#### Provided entries

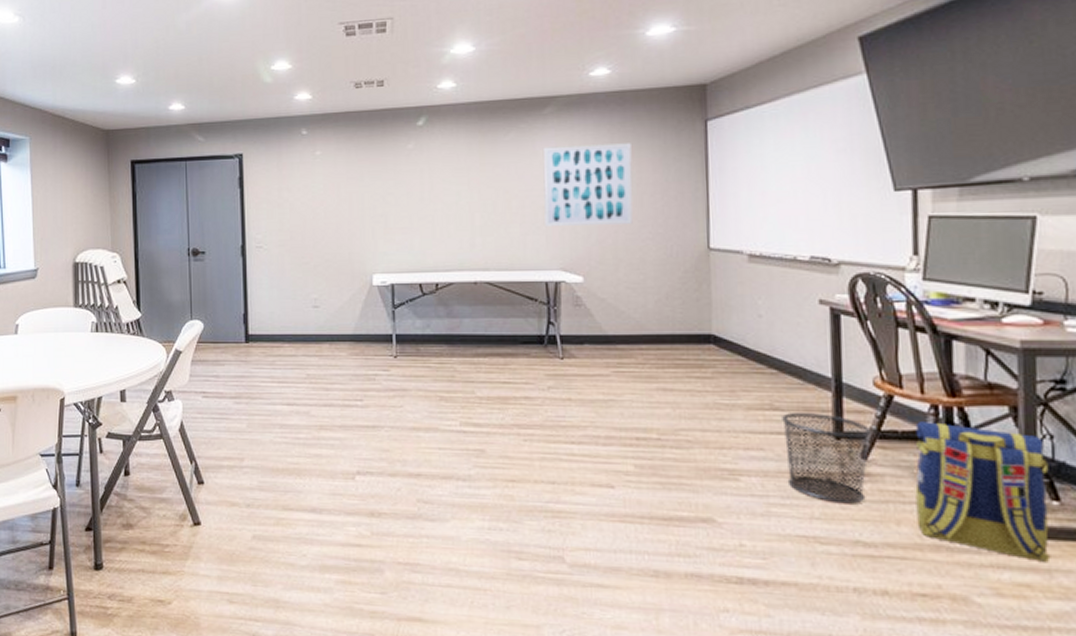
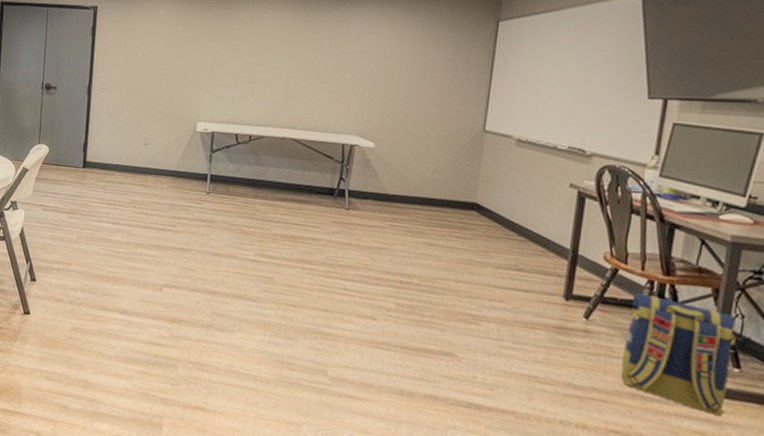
wall art: present [543,143,633,226] -> none [349,29,431,103]
waste bin: present [782,413,872,504] -> none [519,274,596,354]

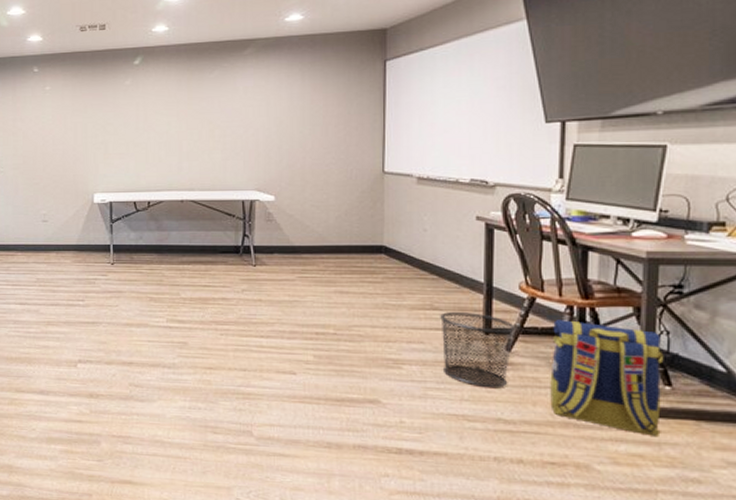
waste bin: none [519,274,596,354] -> present [440,312,516,388]

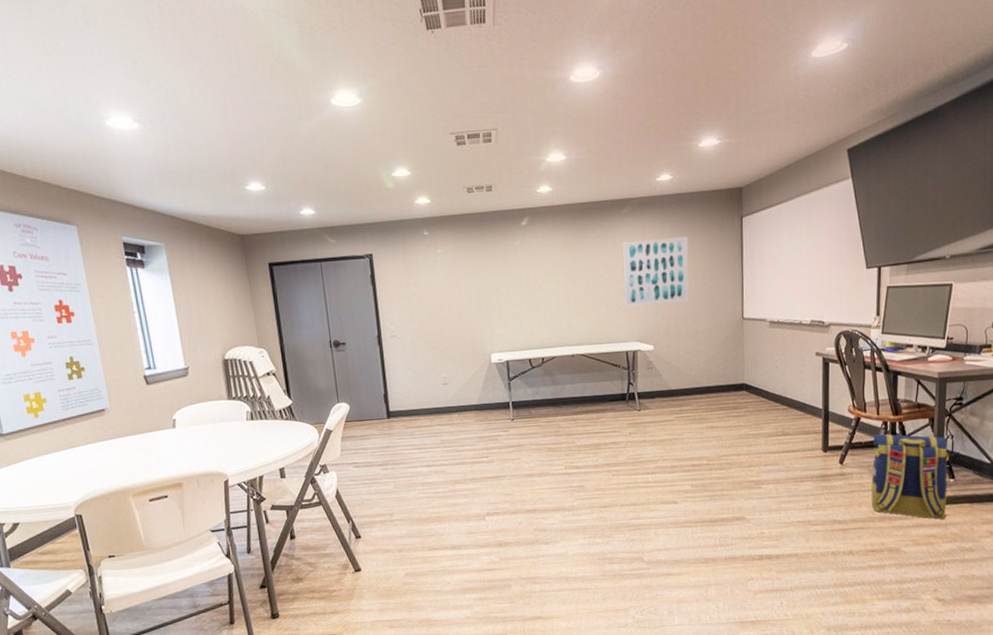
wall art: none [242,80,320,152] -> present [622,236,689,307]
waste bin: present [440,312,516,388] -> none [790,435,846,496]

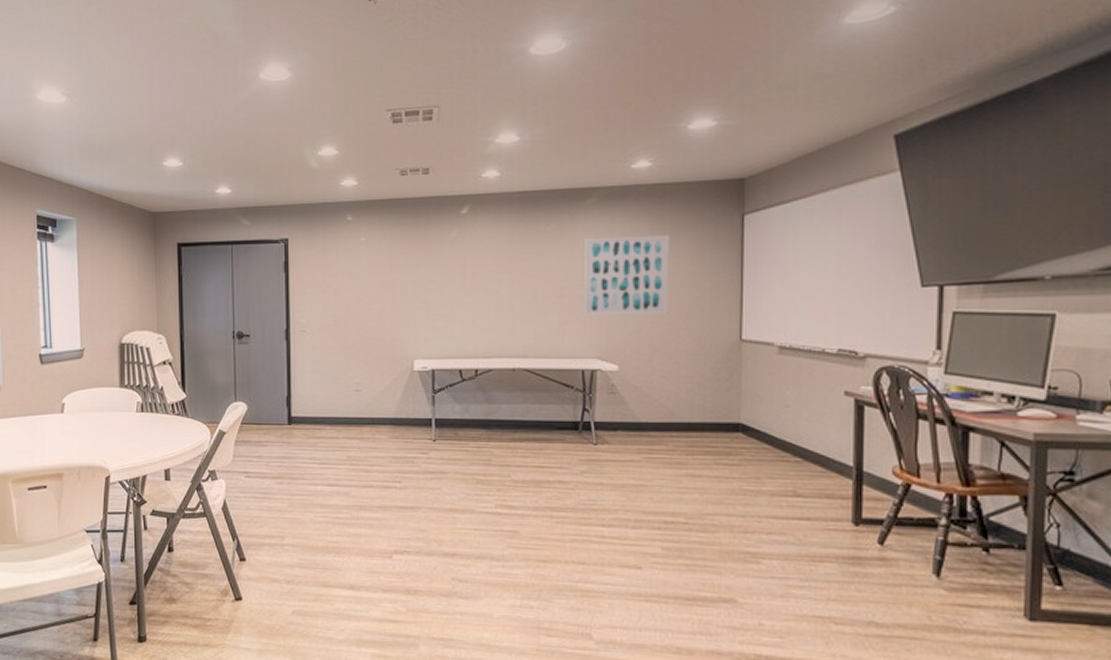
backpack: present [871,433,950,520] -> none [927,509,1054,644]

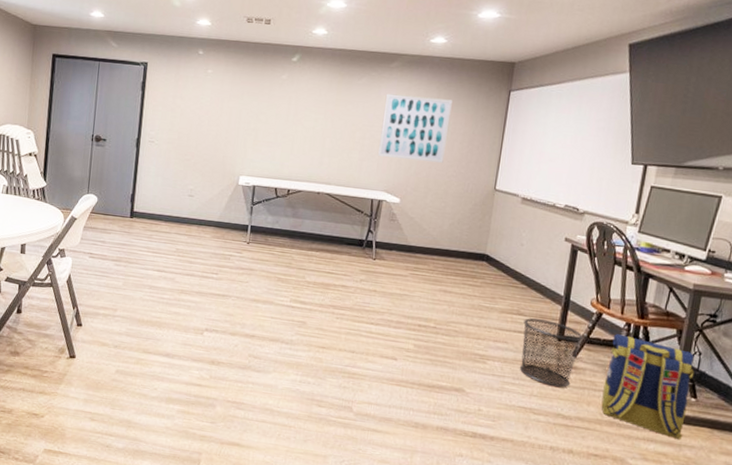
waste bin: none [804,499,889,587] -> present [519,318,583,388]
backpack: none [927,509,1054,644] -> present [601,334,695,440]

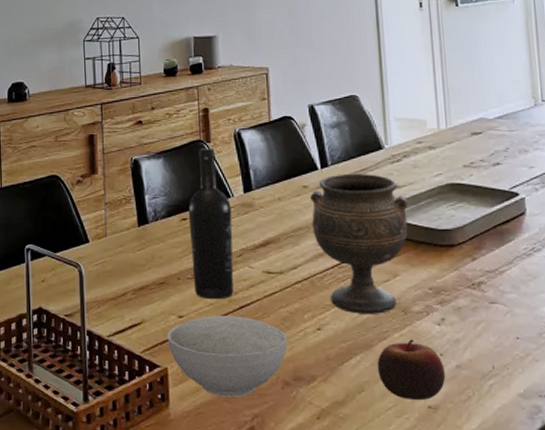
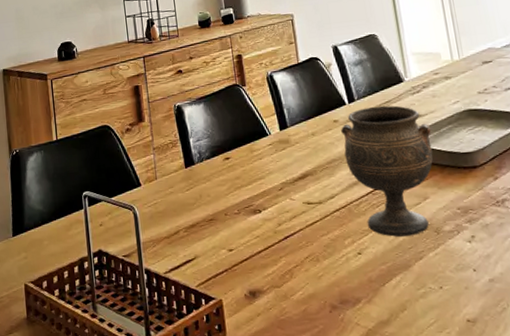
bowl: present [167,316,287,397] -> none [219,246,332,324]
wine bottle: present [188,148,234,300] -> none [230,90,278,232]
apple: present [377,339,446,400] -> none [415,257,481,315]

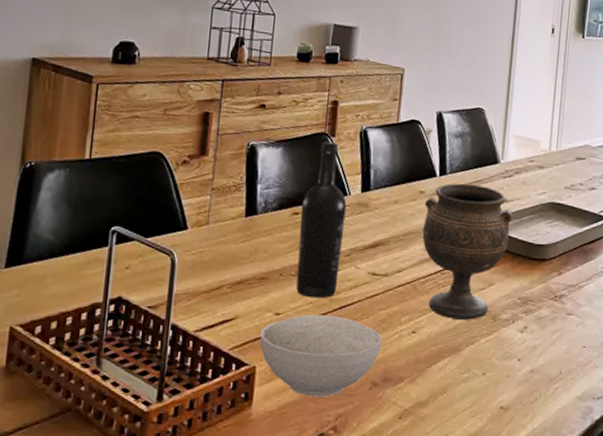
bowl: none [219,246,332,324] -> present [259,314,382,397]
wine bottle: none [230,90,278,232] -> present [296,141,347,299]

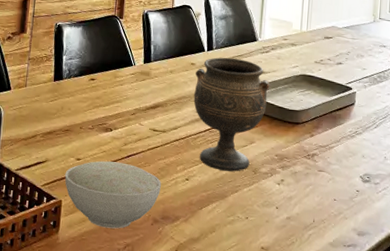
wine bottle: present [296,141,347,299] -> none [93,22,132,148]

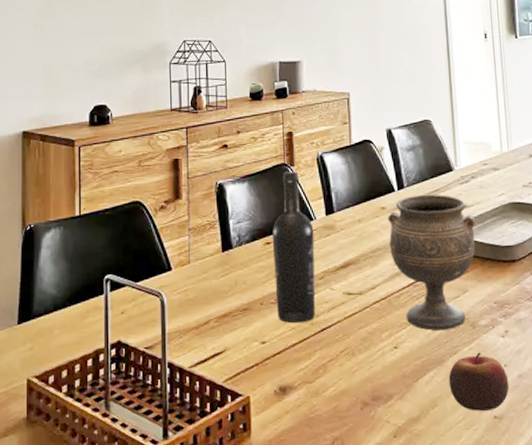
bowl: present [64,161,161,229] -> none [249,339,366,422]
wine bottle: none [93,22,132,148] -> present [272,171,316,324]
apple: none [227,193,278,242] -> present [448,352,510,411]

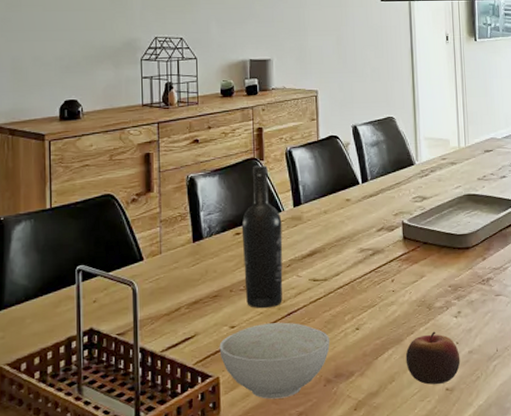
bowl: none [249,339,366,422] -> present [219,322,330,399]
goblet: present [388,194,476,331] -> none [352,187,434,313]

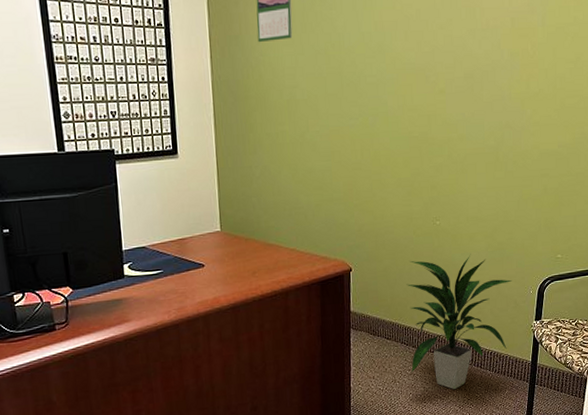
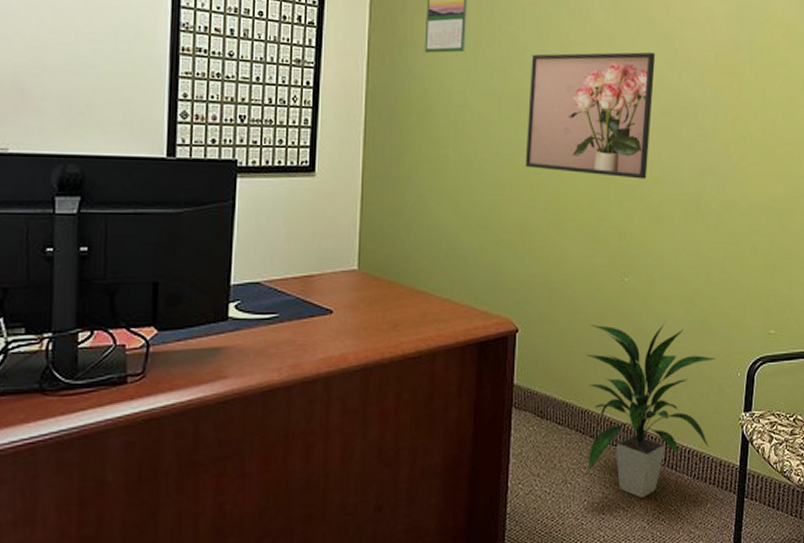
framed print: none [349,23,459,138] -> present [525,52,656,179]

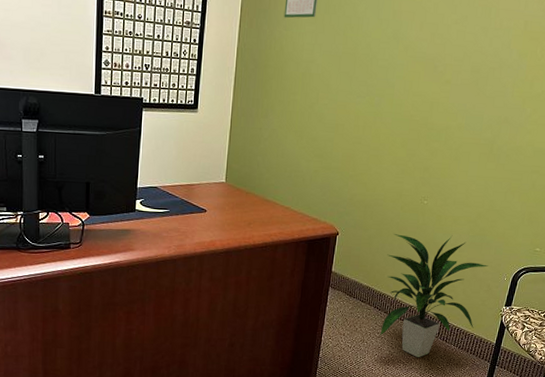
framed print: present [525,52,656,179] -> none [355,19,473,126]

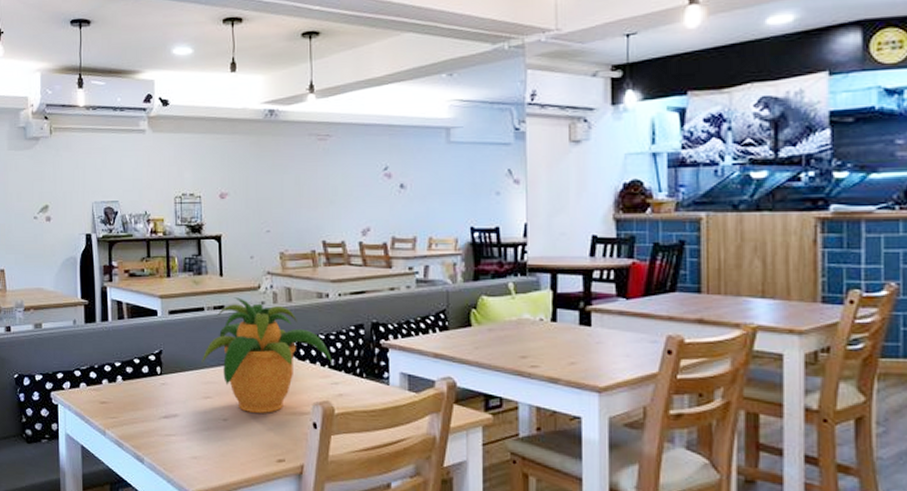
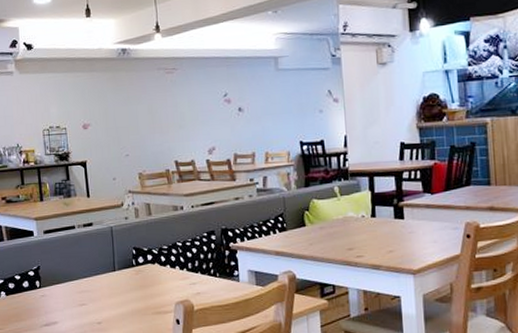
potted plant: present [202,297,334,413] -> none [75,215,191,315]

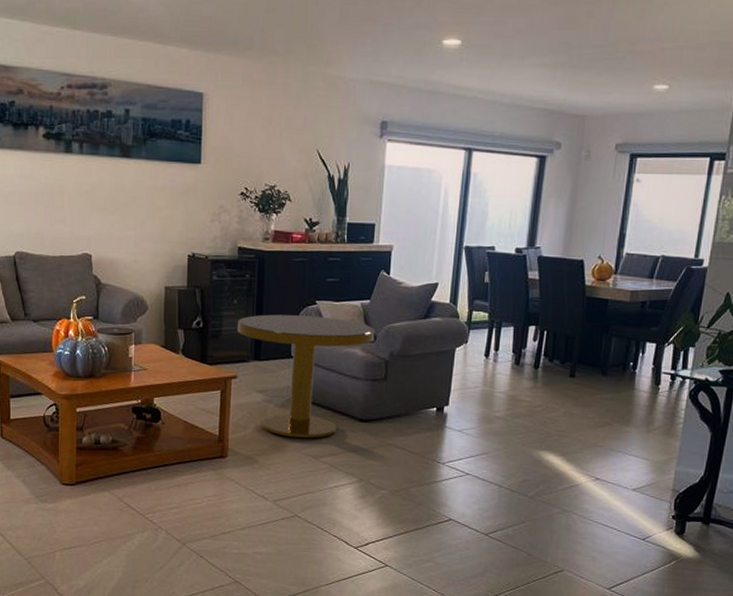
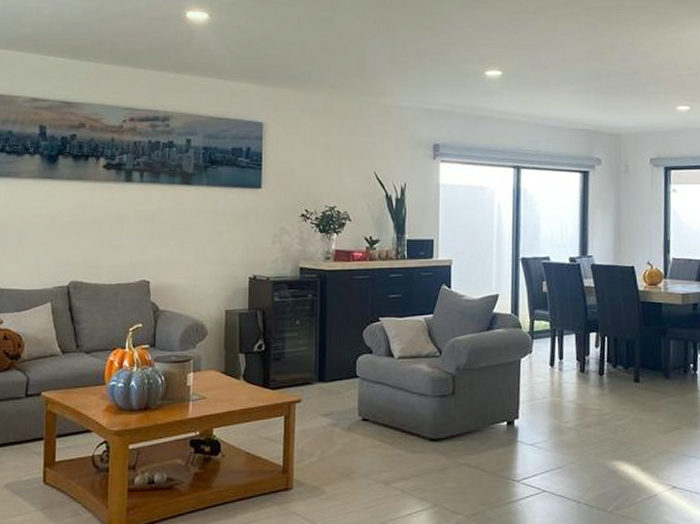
side table: present [237,314,375,438] -> none [300,333,440,462]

########

Exercise instructions>
This task calls for an exact copy of the data above, without pictures.

Task output>
wall art: present [543,143,633,226] -> none [349,29,431,103]
waste bin: present [782,413,872,504] -> none [519,274,596,354]

waste bin: none [519,274,596,354] -> present [440,312,516,388]

wall art: none [242,80,320,152] -> present [622,236,689,307]
waste bin: present [440,312,516,388] -> none [790,435,846,496]

backpack: present [871,433,950,520] -> none [927,509,1054,644]

waste bin: none [804,499,889,587] -> present [519,318,583,388]
backpack: none [927,509,1054,644] -> present [601,334,695,440]

bowl: present [167,316,287,397] -> none [219,246,332,324]
wine bottle: present [188,148,234,300] -> none [230,90,278,232]
apple: present [377,339,446,400] -> none [415,257,481,315]

bowl: none [219,246,332,324] -> present [259,314,382,397]
wine bottle: none [230,90,278,232] -> present [296,141,347,299]

wine bottle: present [296,141,347,299] -> none [93,22,132,148]

bowl: present [64,161,161,229] -> none [249,339,366,422]
wine bottle: none [93,22,132,148] -> present [272,171,316,324]
apple: none [227,193,278,242] -> present [448,352,510,411]

bowl: none [249,339,366,422] -> present [219,322,330,399]
goblet: present [388,194,476,331] -> none [352,187,434,313]

framed print: none [349,23,459,138] -> present [525,52,656,179]

framed print: present [525,52,656,179] -> none [355,19,473,126]

potted plant: present [202,297,334,413] -> none [75,215,191,315]

side table: present [237,314,375,438] -> none [300,333,440,462]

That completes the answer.